◆ **TASK PROMPT**: Give the count of lines in the entries that include "linejoin", and write nothing besides it.

[Saved data entries]
= Beginning of Section =

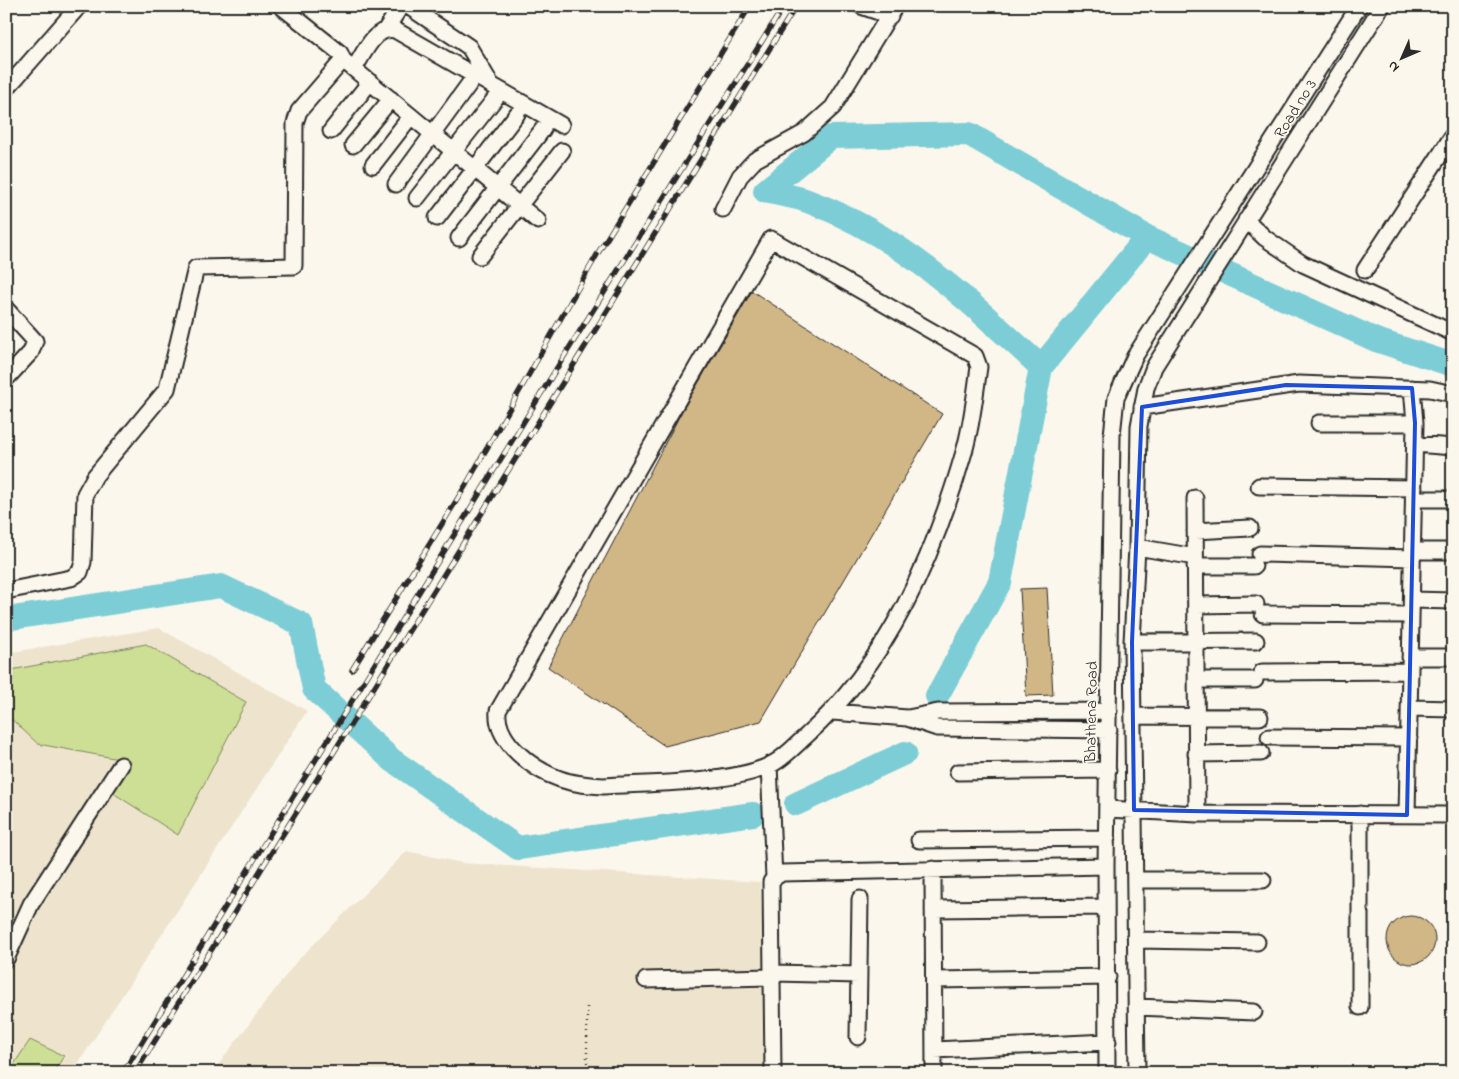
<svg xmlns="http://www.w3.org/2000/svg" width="1459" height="1079" viewBox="0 0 1459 1079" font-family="'Indie Flower',sans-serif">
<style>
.built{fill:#eee4cd}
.green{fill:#ccdf94;stroke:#7c8560}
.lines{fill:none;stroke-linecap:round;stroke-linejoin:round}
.river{stroke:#7dcdd6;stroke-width:24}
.building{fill:#d1b686;stroke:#2b2b2b}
.minor-casing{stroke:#2b2b2b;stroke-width:19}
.path{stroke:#2b2b2b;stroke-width:2.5;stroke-dasharray:1 4;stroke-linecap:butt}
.minor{stroke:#fbf7ec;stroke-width:15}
.rail-casing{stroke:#2b2b2b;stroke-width:5.5}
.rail{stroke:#fbf7ec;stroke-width:4;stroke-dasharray:11;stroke-linecap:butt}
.marked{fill:none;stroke:#1d4ed8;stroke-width:4;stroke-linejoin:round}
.labels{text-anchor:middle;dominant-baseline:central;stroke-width:4;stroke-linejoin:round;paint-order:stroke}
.street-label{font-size:16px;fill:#2b2b2b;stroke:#fbf7ec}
</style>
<rect width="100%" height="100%" fill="#fbf7ec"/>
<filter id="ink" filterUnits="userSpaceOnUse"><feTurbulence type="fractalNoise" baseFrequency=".02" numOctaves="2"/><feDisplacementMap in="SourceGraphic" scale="10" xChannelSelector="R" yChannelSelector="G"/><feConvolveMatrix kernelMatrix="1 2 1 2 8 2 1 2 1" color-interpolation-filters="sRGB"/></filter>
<g filter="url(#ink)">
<path class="built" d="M159 628 307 711 72 1073H6V653Z
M407 851 462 863 760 882 771 1073H212L296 962Z"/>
<path class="green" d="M146 644 246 702 178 835 110 791 119 759 38 744 6 714V671Z
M30 1040 64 1056 53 1073H8Z"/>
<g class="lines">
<path class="river" d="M1041 367 1147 237
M6 619 221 586 301 624 314 689 392 760 518 848 753 814
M937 696 1000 582 1041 367C970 302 902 236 810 202 796 196 780 195 765 191L831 137 969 134 1147 237 1376 340 1453 365
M796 804 905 753"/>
</g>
<path class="building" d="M752 291 942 414 761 721 665 746 548 667 682 411Z
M1047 588 1053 695 1026 696 1020 589Z
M1387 940a24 24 0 1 1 48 0a24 24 0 1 1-48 0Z"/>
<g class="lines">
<defs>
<path id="minor" d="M281 6 340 53 343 60 538 221
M408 6 469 47 492 86
M861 6 890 16
M386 29 401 6
M354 69C363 55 375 25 395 30L561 125
M6 89 79 6
M331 131 370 82
M353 145 391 99
M373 165 411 116
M396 184 475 76
M417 198 501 91
M723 209 740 176 755 160 804 133 833 107 895 6
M437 218 517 114
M1246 220 1265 238 1303 264 1453 333
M459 238 543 129
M771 239 975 356 979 367C975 395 972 425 964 452 934 556 888 663 806 736 796 745 786 756 774 763 738 784 647 783 603 786 588 785 574 784 560 779 534 770 495 742 498 711Z
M480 256 562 151
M1365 270 1453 135
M6 309 35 341 31 352 6 379
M1142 407 1299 384 1430 389 1453 394
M1319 423H1415
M1415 444 1453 447
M1259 486 1414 488
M1195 498 1197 814
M1414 499H1453
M1195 531 1250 528
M1137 547 1195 557
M1413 551H1453
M1260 554 1412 558
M1195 566H1254
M6 591 71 578 80 572 83 562 85 494 95 476 167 389 196 268 294 266 295 123 299 111 343 60
M1412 600 1453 601
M1196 605 1256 604
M1263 614 1411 615
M1132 642 1256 641
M1410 657H1453
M1262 672 1410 671
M1196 680H1255
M1409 708 1453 709
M833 712 907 718 937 728 1109 730
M1133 716 1260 717
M908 718 938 712 1109 711
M1269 737 1409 738
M1196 754 1261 753
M769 765 774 878
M958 772 1108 770
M1108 809 1197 814 1453 815
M1407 815 1415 423 1412 388
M919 840 1107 838
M933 869 934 1073
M1136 880H1263
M933 909 1106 907
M1136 940 1257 942
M6 959 31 904 121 765
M774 973 859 975
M646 980 774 977
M935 980 1108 977
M1137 1007 1254 1012
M1360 1007V814
M858 1037 860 899
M934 1050 1108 1042
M773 1073 771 882 774 878 782 873 1106 866
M1107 1073 1106 866 1112 435 1116 398 1135 356 1359 6
M1137 1073 1132 642 1137 547 1139 426 1146 388 1154 367 1382 6"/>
</defs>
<use href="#minor" class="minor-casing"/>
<path class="path" d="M587 1073V1005"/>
<use href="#minor" class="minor"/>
<defs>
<path id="rail" d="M352 670 466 485 598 253 750 6
M123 1073 563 358 784 6
M135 1073 796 6"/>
</defs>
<use href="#rail" class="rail-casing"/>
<use href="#rail" class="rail"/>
</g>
</g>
<path class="marked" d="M1286 385 1412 388 1415 423 1407 815 1134 810 1132 642 1142 407Z"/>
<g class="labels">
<g class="street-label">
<text transform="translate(1296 109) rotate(-58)">Road no 3</text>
<text transform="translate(1092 712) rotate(-89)">Bhathena Road</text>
</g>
</g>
<rect width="1459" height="1079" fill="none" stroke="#fbf7ec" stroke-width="25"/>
<rect x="12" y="12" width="1434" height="1054" fill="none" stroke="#2b2b2b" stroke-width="2" filter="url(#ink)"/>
<g transform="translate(1402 58) rotate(225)" stroke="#fbf7ec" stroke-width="4" paint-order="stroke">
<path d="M0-4L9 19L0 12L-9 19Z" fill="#2b2b2b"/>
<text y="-8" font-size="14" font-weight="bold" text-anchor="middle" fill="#2b2b2b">N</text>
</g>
</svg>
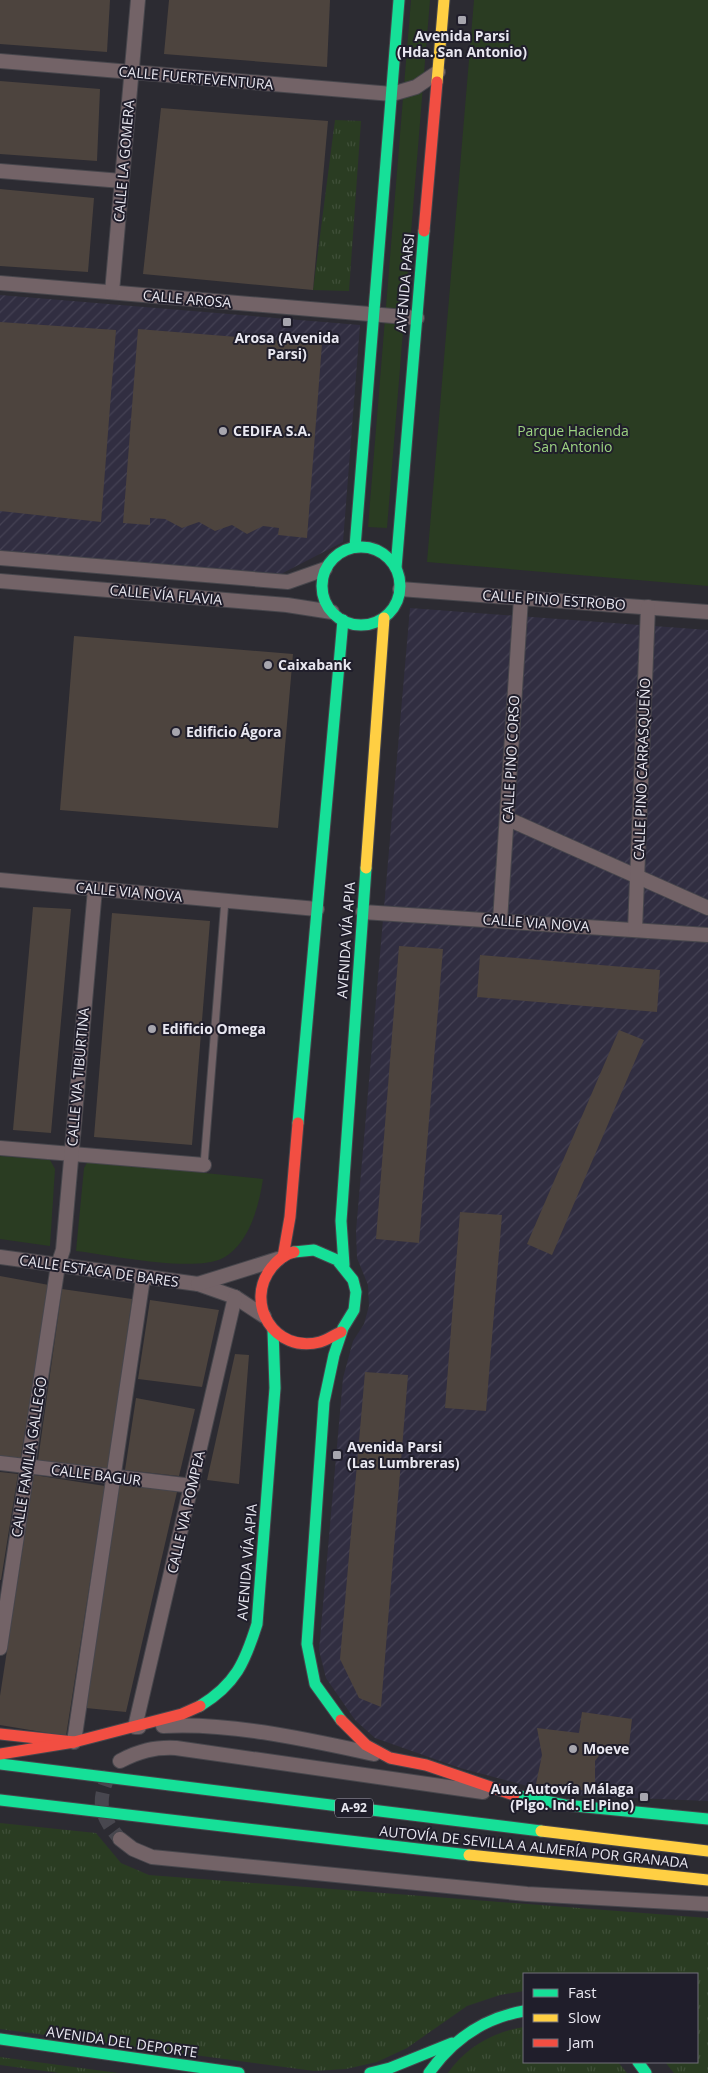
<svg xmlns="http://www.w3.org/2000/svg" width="708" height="2073" viewBox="0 0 708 2073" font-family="'Open Sans',sans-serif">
<defs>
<pattern id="industrial-furrows" width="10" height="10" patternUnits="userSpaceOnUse" patternTransform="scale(1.25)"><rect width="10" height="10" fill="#312e41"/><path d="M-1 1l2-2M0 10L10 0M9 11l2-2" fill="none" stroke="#454254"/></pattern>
<pattern id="grass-tufts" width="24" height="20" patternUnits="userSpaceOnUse" patternTransform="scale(1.25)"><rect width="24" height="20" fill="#2a3c22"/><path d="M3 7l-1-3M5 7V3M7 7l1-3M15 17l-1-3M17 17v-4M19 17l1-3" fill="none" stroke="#3f4f38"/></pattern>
</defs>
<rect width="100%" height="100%" fill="#2c2b32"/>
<!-- industrial -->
<g fill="url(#industrial-furrows)">
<polygon points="0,295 360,325 343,542 281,574 0,551"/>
<polygon points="410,608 708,630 708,1801 561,1795 460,1768 375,1738 355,1720 326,1678 319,1650 343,1378 353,1341 364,1324 369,1306 368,1285 357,1258 356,1231"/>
</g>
<!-- grass -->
<g fill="url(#grass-tufts)">
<polygon points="335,120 361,121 349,291 313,290"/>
<polygon points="0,1823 96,1833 121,1863 149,1875 708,1918 708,2073 674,2073 665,2062 697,2062 697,1974 524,1974 524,1991 500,1995 467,2006 407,2048 377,2062 346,2069 314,2071 0,2029"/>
<path d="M524,2027v35h94l9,11h-179c18,-26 45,-41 76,-46z"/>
<polygon points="0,2057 118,2073 59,2073 0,2065"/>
</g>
<!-- park -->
<g fill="#2a3c22">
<polygon points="411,0 430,0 387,528 368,527"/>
<polygon points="474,0 708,0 708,586 427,562"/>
<polygon points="0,1156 50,1160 55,1169 50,1246 0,1239"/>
<path d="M88,1161l175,18c-4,27 -14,65 -40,79 -29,15 -113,-3 -147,-7l8,-83z"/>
</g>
<!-- building -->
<g fill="#4d443e">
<polygon points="0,0 110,0 107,52 0,44"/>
<polygon points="169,0 330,0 327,67 164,54"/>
<polygon points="0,81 100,89 97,161 0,154"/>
<polygon points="161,108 328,121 313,290 143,274"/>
<polygon points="0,189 94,198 88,272 0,266"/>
<polygon points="0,322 116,330 101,522 0,511"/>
<polygon points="138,329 322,344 307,538 278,535 279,528 263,526 247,534 232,525 215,531 199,522 182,528 165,519 150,518 150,525 123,523"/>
<polygon points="74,636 293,654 278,828 60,810"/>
<polygon points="33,907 71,909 51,1133 13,1130"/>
<polygon points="112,913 210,921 192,1145 94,1137"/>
<polygon points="399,946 443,949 419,1243 376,1239"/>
<polygon points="480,955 660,970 657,1012 477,997"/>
<polygon points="619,1030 644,1040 552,1255 527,1244"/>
<polygon points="460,1212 502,1215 486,1411 445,1408"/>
<polygon points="0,1276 49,1285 20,1461 0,1458"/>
<polygon points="62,1289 132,1299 108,1470 38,1460"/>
<polygon points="150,1300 219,1310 202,1387 138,1379"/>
<polygon points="235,1354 249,1355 239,1484 207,1480"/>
<polygon points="365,1372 408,1375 381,1707 359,1698 340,1659"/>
<polygon points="136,1398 195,1409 179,1476 125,1470"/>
<polygon points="0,1472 18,1474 1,1580 0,1580"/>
<polygon points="34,1475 105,1486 66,1736 0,1725 0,1696"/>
<polygon points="120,1483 177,1492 126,1712 86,1708"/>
<polygon points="582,1712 632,1719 628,1754 615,1753 607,1745 595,1761 595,1792 536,1784 542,1755 537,1728 579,1733"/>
</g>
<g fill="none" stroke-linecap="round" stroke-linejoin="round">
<!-- street-tunnel -->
<path stroke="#48474f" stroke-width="14" stroke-dasharray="14 7" stroke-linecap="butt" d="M110,1773c-14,29 -10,43 10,66"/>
<!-- lane casing -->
<g stroke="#47464c" stroke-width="9">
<polyline id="lane" points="204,1165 225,900"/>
</g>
<!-- street casing -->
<g stroke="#47464c" stroke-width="16">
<g id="street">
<polyline points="0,61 392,94 416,87 438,72"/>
<polyline points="0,171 122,181"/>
<polyline points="0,283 417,318"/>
<polyline points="112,292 138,0"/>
<polyline points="0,558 288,582 325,569"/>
<polyline points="0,581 287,605 332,612"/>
<polyline points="400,589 708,612"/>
<polyline points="508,819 708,908"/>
<polyline points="0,880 317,909"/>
<polyline points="363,912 708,935"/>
<polyline points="500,921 521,598"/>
<polyline points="635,930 648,607"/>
<polyline points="0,1148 204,1165"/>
<polyline points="0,1257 198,1284 235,1297 264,1316"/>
<polyline points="198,1284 278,1259"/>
<polyline points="0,1463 193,1486"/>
<polyline points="0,1648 58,1265 63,1250 95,889"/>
<path d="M163,1726c67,-4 146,14 211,28"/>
<polyline points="139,1727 135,1727 235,1297"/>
<polyline points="74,1742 143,1278"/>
<path d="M120,1761c19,-10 34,-14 56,-13l307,44"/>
<polyline points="120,1839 133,1849 152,1857 527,1894 708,1904"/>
</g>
</g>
<!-- fast casing -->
<g stroke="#47464c" stroke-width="13">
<g id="fast">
<polyline points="355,547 399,0"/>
<circle cx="361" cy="586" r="39"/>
<polyline points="396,568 424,231"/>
<polyline points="298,1123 343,620"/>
<polyline points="294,1252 314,1250 337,1260 353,1280 356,1292 354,1310 343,1328 334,1355 324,1402 307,1644 315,1684 341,1720"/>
<polyline points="344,1265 341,1221 366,868"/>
<path d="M200,1706c36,-22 45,-44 57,-82l18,-236 -2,-58"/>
<polyline points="0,1764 541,1831"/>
<polyline points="514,1795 565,1805 708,1819"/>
<polyline points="0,1800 469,1855"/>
<polyline points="0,2039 239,2073"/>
<polyline points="638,2062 646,2073"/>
<polyline points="370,2073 390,2068 452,2043"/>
<path d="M429,2073c24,-34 54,-55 95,-62"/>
</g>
</g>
<!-- slow casing -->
<g stroke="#47464c" stroke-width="13">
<g id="slow">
<polyline points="437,82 444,0"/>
<polyline points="366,868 384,618"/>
<polyline points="541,1831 708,1851"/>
<polyline points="469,1855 708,1880"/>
</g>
</g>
<!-- jam casing -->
<g stroke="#47464c" stroke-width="13">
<g id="jam">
<polyline points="424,231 437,82"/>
<path d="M294,1252c-10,2 -16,8 -22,15 -29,36 3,87 48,75 7,-2 14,-7 21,-10"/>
<polyline points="283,1257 290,1217 298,1123"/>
<polyline points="341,1720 366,1745 390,1758 426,1765 514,1795"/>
<polyline points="0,1734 74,1742 182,1714 200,1706"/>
<polyline points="0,1754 74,1742"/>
</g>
</g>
<!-- lane -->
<use href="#lane" stroke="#736367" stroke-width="7"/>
<!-- street -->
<use href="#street" stroke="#736367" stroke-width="14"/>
<!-- fast -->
<use href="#fast" stroke="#16e098" stroke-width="11"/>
<!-- slow -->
<use href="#slow" stroke="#ffcf43" stroke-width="11"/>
<!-- jam -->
<use href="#jam" stroke="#f24e42" stroke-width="11"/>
</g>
<!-- markers -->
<g fill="#a7a6ae" stroke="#201e2b" stroke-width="2">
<rect x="457" y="15" width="10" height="10" rx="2.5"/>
<rect x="282" y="317" width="10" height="10" rx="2.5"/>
<circle cx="223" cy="431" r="5"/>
<circle cx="268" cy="665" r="5"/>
<circle cx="176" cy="732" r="5"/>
<circle cx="152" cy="1029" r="5"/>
<rect x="332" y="1450" width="10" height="10" rx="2.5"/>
<circle cx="573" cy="1749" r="5"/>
<rect x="639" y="1792" width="10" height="10" rx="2.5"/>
</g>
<g text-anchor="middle" stroke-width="4" stroke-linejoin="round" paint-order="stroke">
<!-- shield labels -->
<rect fill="#201e2b" stroke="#adabb6" stroke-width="1" x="335" y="1798.5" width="38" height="19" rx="4"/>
<g font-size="12" font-weight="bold" fill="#e9e8f1">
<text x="354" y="1812">A-92</text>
</g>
<!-- poi labels -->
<g font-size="14" font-weight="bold" fill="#e9e8f1" stroke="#201e2b" text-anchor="start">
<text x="462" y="41" text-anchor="middle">Avenida Parsi<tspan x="462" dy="16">(Hda. San Antonio)</tspan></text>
<text x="287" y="343" text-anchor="middle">Arosa (Avenida<tspan x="287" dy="16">Parsi)</tspan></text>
<text x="233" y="436">CEDIFA S.A.</text>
<text x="278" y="670">Caixabank</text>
<text x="186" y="737">Edificio Ágora</text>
<text x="162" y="1034">Edificio Omega</text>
<text x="347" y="1452">Avenida Parsi<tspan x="347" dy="16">(Las Lumbreras)</tspan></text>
<text x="583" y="1754">Moeve</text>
<text x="634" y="1794" text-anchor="end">Aux. Autovía Málaga<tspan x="634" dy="16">(Plgo. Ind. El Pino)</tspan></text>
</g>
<!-- street labels -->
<g font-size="14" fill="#e9e8f1" stroke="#201e2b">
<text transform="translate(196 78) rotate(5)" y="5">CALLE FUERTEVENTURA</text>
<text transform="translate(124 161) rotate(-85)" y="5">CALLE LA GOMERA</text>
<text transform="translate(405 283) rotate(-85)" y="5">AVENIDA PARSI</text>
<text transform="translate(187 299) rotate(5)" y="5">CALLE AROSA</text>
<text transform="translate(166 595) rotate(5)" y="5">CALLE VÍA FLAVIA</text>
<text transform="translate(554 600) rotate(4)" y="5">CALLE PINO ESTROBO</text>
<text transform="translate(511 759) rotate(-87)" y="5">CALLE PINO CORSO</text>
<text transform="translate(642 769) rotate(-88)" y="5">CALLE PINO CARRASQUEÑO</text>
<text transform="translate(129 892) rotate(5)" y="5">CALLE VIA NOVA</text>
<text transform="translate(536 923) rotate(4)" y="5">CALLE VIA NOVA</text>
<text transform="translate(346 940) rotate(-86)" y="5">AVENIDA VÍA APIA</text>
<text transform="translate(78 1077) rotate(-85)" y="5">CALLE VIA TIBURTINA</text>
<text transform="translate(99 1271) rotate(8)" y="5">CALLE ESTACA DE BARES</text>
<text transform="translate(29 1457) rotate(-81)" y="5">CALLE FAMILIA GALLEGO</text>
<text transform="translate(96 1475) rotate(7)" y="5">CALLE BAGUR</text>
<text transform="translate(186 1512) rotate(-77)" y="5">CALLE VIA POMPEA</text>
<text transform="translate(247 1562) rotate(-85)" y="5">AVENIDA VÍA APIA</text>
<text transform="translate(534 1847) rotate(6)" y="5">AUTOVÍA DE SEVILLA A ALMERÍA POR GRANADA</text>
<text transform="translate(122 2042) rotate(8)" y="5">AVENIDA DEL DEPORTE</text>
</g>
<!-- park labels -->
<g font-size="14" fill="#9cd381" stroke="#201e2b">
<text x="573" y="436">Parque Hacienda<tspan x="573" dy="16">San Antonio</tspan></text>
</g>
</g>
<!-- legend -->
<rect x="523" y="1973" width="175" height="90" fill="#201e2b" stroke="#706f7a"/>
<rect x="533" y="1989" width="25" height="8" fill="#16e098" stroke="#706f7a"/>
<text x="568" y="1998" font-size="15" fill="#e9e8f1">Fast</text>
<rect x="533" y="2014" width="25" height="8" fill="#ffcf43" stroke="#706f7a"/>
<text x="568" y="2023" font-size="15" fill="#e9e8f1">Slow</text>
<rect x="533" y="2039" width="25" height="8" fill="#f24e42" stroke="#706f7a"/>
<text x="568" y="2048" font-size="15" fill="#e9e8f1">Jam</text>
</svg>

= End of Section =

◆ **TASK RESULT**: 5